Капитан не нарушил пункт устава 28-3 и не покинул летающую тарелку до самого конца, чтобы не подвергать опасности других живых существ. Человеческие дети сняли фуражку с ветки дикого яблоневого куста. А Бу-бу-Рафтика и Ра-ра-Буфтика чуть позже нашла их бабушка. Бабушка готовилась к предстоящему отъезду на дачу, она перестирала все белье и вывесила его сушить на бельевую площадку возле дома. Бабушка очень удивилась, когда обнаружила, что внутри пододеяльника кто-то сидит. Дело в том, что после катапультирования Бу-бу-Рафтик и Ра-ра-Буфтик удачно попали прямиком в пододеяльник, где и застряли. А через день маленькие гефарды отправились на дачу в Аникеевку на том самом грузовике.

ГЛАВА 12

ТО ВЗЛЕТ, ТО ПОСАДКА

В телескоп Ворона разглядела надпись «Аникеевка» на железнодорожной станции. Ракета исполнила незабываемый маневр торможения на орбите, после чего с трехсоткилометровой высоты спустилась отвесно вниз прямо на поляну среди елок и берез в лесу около Аникеевки. Они опустились плавно, медленно, почти бесшумно. Их никто не заметил. Ворона вылетела на разведку, и вскоре ей удалось найти характерные следы около одной из дач. Путешественники спустили трап на снег, и пошли туда, куда указывала Ворона. Была середина марта, солнце припекало. Два маленьких, но все-таки подросших гефарденка сидели на деревянных ступеньках дачного крыльца и грелись, щурясь от яркого света. Снег таял на черной толевой крыше и капли падали в прозрачные лужи. Отогревшийся комар слабо пищал в тишине и полном безветрии. С полей едва-едва пахло оттаявшим навозом и землей. Начиналась весна.

— Папа! Папа! — завопили Бу-бу-Рафтик и Ра-ра-Буфтик, кидаясь на зоолога Рафта.

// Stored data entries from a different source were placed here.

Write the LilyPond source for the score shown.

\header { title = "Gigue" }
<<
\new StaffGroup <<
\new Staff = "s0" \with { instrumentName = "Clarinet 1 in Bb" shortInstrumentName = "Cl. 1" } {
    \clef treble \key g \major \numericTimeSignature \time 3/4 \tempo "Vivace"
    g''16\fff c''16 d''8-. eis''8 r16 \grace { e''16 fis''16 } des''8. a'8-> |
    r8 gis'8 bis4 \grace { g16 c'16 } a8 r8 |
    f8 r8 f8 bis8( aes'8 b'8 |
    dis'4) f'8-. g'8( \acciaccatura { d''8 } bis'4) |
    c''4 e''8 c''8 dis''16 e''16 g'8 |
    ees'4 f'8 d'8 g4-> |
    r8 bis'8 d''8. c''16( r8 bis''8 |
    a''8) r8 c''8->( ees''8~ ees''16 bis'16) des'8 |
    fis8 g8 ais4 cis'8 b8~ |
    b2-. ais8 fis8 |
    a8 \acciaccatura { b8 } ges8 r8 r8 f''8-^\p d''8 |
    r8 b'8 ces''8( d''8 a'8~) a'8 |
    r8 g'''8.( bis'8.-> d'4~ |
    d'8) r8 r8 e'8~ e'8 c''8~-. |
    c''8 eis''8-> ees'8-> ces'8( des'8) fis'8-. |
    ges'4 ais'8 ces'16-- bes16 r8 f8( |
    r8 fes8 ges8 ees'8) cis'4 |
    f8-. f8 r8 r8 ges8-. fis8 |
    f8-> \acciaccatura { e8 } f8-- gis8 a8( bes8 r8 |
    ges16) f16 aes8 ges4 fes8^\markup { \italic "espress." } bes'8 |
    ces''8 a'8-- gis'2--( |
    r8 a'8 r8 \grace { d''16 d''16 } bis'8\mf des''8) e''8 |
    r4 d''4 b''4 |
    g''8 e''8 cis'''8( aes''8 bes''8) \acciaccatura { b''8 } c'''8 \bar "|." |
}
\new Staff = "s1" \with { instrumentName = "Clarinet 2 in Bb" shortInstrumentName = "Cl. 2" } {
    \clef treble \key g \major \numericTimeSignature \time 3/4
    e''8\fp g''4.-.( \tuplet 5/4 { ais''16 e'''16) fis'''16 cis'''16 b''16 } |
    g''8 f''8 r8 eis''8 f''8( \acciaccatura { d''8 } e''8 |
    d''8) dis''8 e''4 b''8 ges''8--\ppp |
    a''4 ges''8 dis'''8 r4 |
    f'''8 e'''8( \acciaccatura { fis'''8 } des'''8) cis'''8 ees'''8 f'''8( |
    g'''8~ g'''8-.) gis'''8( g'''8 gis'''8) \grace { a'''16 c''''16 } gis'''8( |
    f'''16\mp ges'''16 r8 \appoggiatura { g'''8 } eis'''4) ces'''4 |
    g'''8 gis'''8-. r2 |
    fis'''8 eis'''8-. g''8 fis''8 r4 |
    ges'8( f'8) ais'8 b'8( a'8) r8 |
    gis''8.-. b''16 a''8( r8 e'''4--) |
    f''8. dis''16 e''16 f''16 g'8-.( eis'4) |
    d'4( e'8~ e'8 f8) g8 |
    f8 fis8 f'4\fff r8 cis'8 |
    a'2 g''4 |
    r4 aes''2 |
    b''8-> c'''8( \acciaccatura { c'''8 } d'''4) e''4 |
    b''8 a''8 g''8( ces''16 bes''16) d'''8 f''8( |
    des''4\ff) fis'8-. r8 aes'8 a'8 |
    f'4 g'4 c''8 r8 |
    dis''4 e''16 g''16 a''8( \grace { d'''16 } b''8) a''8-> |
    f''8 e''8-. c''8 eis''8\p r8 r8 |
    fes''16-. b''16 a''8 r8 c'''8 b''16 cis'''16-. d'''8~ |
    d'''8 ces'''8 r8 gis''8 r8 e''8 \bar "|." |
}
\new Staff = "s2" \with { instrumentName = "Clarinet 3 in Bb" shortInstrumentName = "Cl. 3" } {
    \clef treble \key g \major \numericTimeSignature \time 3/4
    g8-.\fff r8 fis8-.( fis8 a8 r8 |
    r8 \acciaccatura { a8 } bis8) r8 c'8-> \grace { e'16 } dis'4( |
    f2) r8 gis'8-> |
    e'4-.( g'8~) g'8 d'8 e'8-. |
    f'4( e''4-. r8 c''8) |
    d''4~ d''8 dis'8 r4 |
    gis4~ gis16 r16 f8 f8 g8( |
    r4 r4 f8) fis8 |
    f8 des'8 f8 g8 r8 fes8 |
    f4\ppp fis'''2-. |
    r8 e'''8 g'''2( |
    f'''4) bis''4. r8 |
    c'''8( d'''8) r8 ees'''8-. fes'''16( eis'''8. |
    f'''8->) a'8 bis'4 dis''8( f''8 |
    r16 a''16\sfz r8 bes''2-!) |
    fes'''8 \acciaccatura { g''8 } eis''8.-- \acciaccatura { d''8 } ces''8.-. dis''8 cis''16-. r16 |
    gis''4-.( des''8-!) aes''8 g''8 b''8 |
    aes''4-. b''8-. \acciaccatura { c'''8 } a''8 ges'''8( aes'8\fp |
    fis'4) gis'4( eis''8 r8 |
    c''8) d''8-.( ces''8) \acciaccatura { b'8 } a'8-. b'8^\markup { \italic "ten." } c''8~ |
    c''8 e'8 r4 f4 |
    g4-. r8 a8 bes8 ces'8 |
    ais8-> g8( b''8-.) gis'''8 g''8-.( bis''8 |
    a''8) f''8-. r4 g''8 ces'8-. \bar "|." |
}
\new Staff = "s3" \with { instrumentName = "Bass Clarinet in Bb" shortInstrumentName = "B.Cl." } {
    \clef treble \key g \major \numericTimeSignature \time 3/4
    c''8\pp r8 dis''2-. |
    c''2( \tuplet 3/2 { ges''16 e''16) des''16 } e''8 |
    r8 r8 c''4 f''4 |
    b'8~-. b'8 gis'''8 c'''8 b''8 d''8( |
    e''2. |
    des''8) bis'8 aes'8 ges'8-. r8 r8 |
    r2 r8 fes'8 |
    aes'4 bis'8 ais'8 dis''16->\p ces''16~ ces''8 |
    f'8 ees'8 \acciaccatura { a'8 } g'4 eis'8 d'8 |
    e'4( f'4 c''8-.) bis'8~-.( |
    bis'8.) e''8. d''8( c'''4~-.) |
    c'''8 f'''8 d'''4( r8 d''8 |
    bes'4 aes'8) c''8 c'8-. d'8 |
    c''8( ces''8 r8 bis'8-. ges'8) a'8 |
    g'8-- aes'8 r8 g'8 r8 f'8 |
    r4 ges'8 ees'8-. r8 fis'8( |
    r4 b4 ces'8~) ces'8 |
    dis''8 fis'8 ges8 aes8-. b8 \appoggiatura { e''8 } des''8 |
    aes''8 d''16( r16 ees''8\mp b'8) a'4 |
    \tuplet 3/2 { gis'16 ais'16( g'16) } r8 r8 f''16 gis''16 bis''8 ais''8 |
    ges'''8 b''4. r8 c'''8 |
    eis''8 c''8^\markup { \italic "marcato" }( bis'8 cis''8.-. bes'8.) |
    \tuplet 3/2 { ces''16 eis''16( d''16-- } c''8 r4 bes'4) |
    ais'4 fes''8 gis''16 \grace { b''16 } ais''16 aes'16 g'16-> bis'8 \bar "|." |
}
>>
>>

Удильщик посмотрел на них внимательно и отвернулся.

— Лейтенант, — сказал Удильщик, — давайте поменяемся с вами фуражками на память.

— Давайте, сказал лейтенант Чаба-Кру, потирая шишку на голове.

— А теперь вам пора сматываться отсюда.

Ракета стартовала незамедлительно. Солярки и сухарей было еще очень много, и котята посоветовали гефардам не дожидаться новых приключений. Ворчливому холодильнику было немного жаль покидать заснеженную землю, но желание увидеть новые планеты звало его вдаль, и он сделал всё, что было в его силах, чтобы ракета с гефардами на борту как можно быстрее скрылась в бездонном весеннем небе.

Котята, кое-как перелезая через дачные заборы, по талому снегу и по раскисшей земле на проталинах, добрались до железной дороги. Ворона долго разглядывала расписание, ничего в нем не поняла, но электричка подъехала быстро. Они приехали на платформу «Ленинградская», откуда на троллейбусе № 6 было рукой подать до квартиры Александра Андреевича. Устроили пир горой, срочно прибыл Рунт-Шталевский с сосисками, как и полагается при встрече космонавтов. И вот теперь уставший Удильщик в лейтенантской фуражке сидел на диване и думал…

Пашка с Мантейфелем играли в шахматы, а Ворона сшибала носом с доски съеденные фигуры. А Удильщик вспоминал то далекое майское утро, вспоминал маму, вспоминал грузовик. Он глядел на неваляшку и старую немецкую куклу на подоконнике и думал о чем-то своем, очень кошачьем, что трудно поддается переводу, даже при помощи знаменитого алгоритма Мельчука-Апресяна.

ЭПИЛОГ

По случаю выходного дня, участковый милиционер Остапенко попросил у начальства служебный «газик», чтобы съездить навестить одного своего знакомого. Добродушное милицейское начальство хорошо относилось к Остапенке, и машиной воспользоваться, конечно, разрешило.

Солнечным мартовским днем участковый ехал на юг Москвы, лужи сверкающими брызгами разлетались из-под колес. Остапенко расстегнул ворот кителя, улыбнулся каким-то своим мыслям и запел про цветущий в акациях город. На заднем сидении подпрыгивал бумажный пакет с апельсинами. Машина сделала поворот и стала подниматься на Кащенскую горку.